* **Instructions to follow**: Reproduce each of the records below line for line, keeping every character, space, and line break unchanged.

* **Exercise inputs**:

+++++

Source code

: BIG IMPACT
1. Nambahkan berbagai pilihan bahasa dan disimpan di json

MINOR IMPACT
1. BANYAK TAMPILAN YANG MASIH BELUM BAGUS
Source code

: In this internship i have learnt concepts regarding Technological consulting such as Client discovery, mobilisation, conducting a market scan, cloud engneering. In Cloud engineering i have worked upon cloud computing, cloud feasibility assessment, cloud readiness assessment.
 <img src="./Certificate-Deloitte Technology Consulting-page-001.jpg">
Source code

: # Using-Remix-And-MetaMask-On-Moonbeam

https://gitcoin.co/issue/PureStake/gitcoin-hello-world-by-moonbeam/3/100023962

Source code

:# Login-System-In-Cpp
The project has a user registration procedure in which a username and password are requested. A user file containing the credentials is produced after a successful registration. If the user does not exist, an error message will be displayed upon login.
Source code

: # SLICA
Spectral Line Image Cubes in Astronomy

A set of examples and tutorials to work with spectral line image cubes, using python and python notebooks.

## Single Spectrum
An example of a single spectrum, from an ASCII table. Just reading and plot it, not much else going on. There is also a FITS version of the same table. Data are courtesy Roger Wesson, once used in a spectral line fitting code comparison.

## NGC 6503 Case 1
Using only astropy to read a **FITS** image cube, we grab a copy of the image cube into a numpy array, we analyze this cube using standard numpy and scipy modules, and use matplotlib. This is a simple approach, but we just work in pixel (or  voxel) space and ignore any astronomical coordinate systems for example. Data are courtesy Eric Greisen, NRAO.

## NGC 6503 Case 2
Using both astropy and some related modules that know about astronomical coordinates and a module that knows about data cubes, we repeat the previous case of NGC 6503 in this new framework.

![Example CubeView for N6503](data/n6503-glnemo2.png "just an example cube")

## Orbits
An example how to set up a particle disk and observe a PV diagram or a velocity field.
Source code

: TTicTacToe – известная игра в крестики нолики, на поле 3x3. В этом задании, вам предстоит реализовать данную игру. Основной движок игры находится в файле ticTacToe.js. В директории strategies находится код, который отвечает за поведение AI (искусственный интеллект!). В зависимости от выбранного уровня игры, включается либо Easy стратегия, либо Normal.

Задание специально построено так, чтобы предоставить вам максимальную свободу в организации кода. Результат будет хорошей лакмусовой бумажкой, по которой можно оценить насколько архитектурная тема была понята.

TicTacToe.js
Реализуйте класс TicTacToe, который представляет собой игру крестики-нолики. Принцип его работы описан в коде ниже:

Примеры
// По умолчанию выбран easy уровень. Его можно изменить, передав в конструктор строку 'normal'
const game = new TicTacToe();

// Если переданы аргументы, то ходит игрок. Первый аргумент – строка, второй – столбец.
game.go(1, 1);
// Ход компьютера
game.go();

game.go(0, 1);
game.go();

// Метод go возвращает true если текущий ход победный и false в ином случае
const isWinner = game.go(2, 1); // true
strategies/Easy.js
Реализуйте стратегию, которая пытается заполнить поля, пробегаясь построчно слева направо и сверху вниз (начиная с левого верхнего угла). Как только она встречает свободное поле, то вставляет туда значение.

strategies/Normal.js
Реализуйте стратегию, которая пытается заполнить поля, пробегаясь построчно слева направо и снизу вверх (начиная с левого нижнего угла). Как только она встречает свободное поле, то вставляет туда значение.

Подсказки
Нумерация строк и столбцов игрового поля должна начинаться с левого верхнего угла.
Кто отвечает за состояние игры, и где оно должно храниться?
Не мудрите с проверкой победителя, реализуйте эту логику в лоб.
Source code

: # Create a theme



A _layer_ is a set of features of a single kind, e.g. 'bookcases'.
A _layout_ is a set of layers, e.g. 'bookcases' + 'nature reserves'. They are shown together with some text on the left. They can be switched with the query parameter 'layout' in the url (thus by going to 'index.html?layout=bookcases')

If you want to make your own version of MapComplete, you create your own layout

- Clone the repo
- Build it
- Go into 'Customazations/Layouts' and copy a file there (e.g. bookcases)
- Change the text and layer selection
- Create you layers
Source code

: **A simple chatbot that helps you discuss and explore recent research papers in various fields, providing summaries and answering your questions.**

+++++

* **Completed exercise**:
Source code

: BIG IMPACT
1. Nambahkan berbagai pilihan bahasa dan disimpan di json

MINOR IMPACT
1. BANYAK TAMPILAN YANG MASIH BELUM BAGUS
Source code

: In this internship i have learnt concepts regarding Technological consulting such as Client discovery, mobilisation, conducting a market scan, cloud engneering. In Cloud engineering i have worked upon cloud computing, cloud feasibility assessment, cloud readiness assessment.
 <img src="./Certificate-Deloitte Technology Consulting-page-001.jpg">
Source code

: # Using-Remix-And-MetaMask-On-Moonbeam

https://gitcoin.co/issue/PureStake/gitcoin-hello-world-by-moonbeam/3/100023962

Source code

:# Login-System-In-Cpp
The project has a user registration procedure in which a username and password are requested. A user file containing the credentials is produced after a successful registration. If the user does not exist, an error message will be displayed upon login.
Source code

: # SLICA
Spectral Line Image Cubes in Astronomy

A set of examples and tutorials to work with spectral line image cubes, using python and python notebooks.

## Single Spectrum
An example of a single spectrum, from an ASCII table. Just reading and plot it, not much else going on. There is also a FITS version of the same table. Data are courtesy Roger Wesson, once used in a spectral line fitting code comparison.

## NGC 6503 Case 1
Using only astropy to read a **FITS** image cube, we grab a copy of the image cube into a numpy array, we analyze this cube using standard numpy and scipy modules, and use matplotlib. This is a simple approach, but we just work in pixel (or  voxel) space and ignore any astronomical coordinate systems for example. Data are courtesy Eric Greisen, NRAO.

## NGC 6503 Case 2
Using both astropy and some related modules that know about astronomical coordinates and a module that knows about data cubes, we repeat the previous case of NGC 6503 in this new framework.

![Example CubeView for N6503](data/n6503-glnemo2.png "just an example cube")

## Orbits
An example how to set up a particle disk and observe a PV diagram or a velocity field.
Source code

: TTicTacToe – известная игра в крестики нолики, на поле 3x3. В этом задании, вам предстоит реализовать данную игру. Основной движок игры находится в файле ticTacToe.js. В директории strategies находится код, который отвечает за поведение AI (искусственный интеллект!). В зависимости от выбранного уровня игры, включается либо Easy стратегия, либо Normal.

Задание специально построено так, чтобы предоставить вам максимальную свободу в организации кода. Результат будет хорошей лакмусовой бумажкой, по которой можно оценить насколько архитектурная тема была понята.

TicTacToe.js
Реализуйте класс TicTacToe, который представляет собой игру крестики-нолики. Принцип его работы описан в коде ниже:

Примеры
// По умолчанию выбран easy уровень. Его можно изменить, передав в конструктор строку 'normal'
const game = new TicTacToe();

// Если переданы аргументы, то ходит игрок. Первый аргумент – строка, второй – столбец.
game.go(1, 1);
// Ход компьютера
game.go();

game.go(0, 1);
game.go();

// Метод go возвращает true если текущий ход победный и false в ином случае
const isWinner = game.go(2, 1); // true
strategies/Easy.js
Реализуйте стратегию, которая пытается заполнить поля, пробегаясь построчно слева направо и сверху вниз (начиная с левого верхнего угла). Как только она встречает свободное поле, то вставляет туда значение.

strategies/Normal.js
Реализуйте стратегию, которая пытается заполнить поля, пробегаясь построчно слева направо и снизу вверх (начиная с левого нижнего угла). Как только она встречает свободное поле, то вставляет туда значение.

Подсказки
Нумерация строк и столбцов игрового поля должна начинаться с левого верхнего угла.
Кто отвечает за состояние игры, и где оно должно храниться?
Не мудрите с проверкой победителя, реализуйте эту логику в лоб.
Source code

: # Create a theme



A _layer_ is a set of features of a single kind, e.g. 'bookcases'.
A _layout_ is a set of layers, e.g. 'bookcases' + 'nature reserves'. They are shown together with some text on the left. They can be switched with the query parameter 'layout' in the url (thus by going to 'index.html?layout=bookcases')

If you want to make your own version of MapComplete, you create your own layout

- Clone the repo
- Build it
- Go into 'Customazations/Layouts' and copy a file there (e.g. bookcases)
- Change the text and layer selection
- Create you layers
Source code

: **A simple chatbot that helps you discuss and explore recent research papers in various fields, providing summaries and answering your questions.**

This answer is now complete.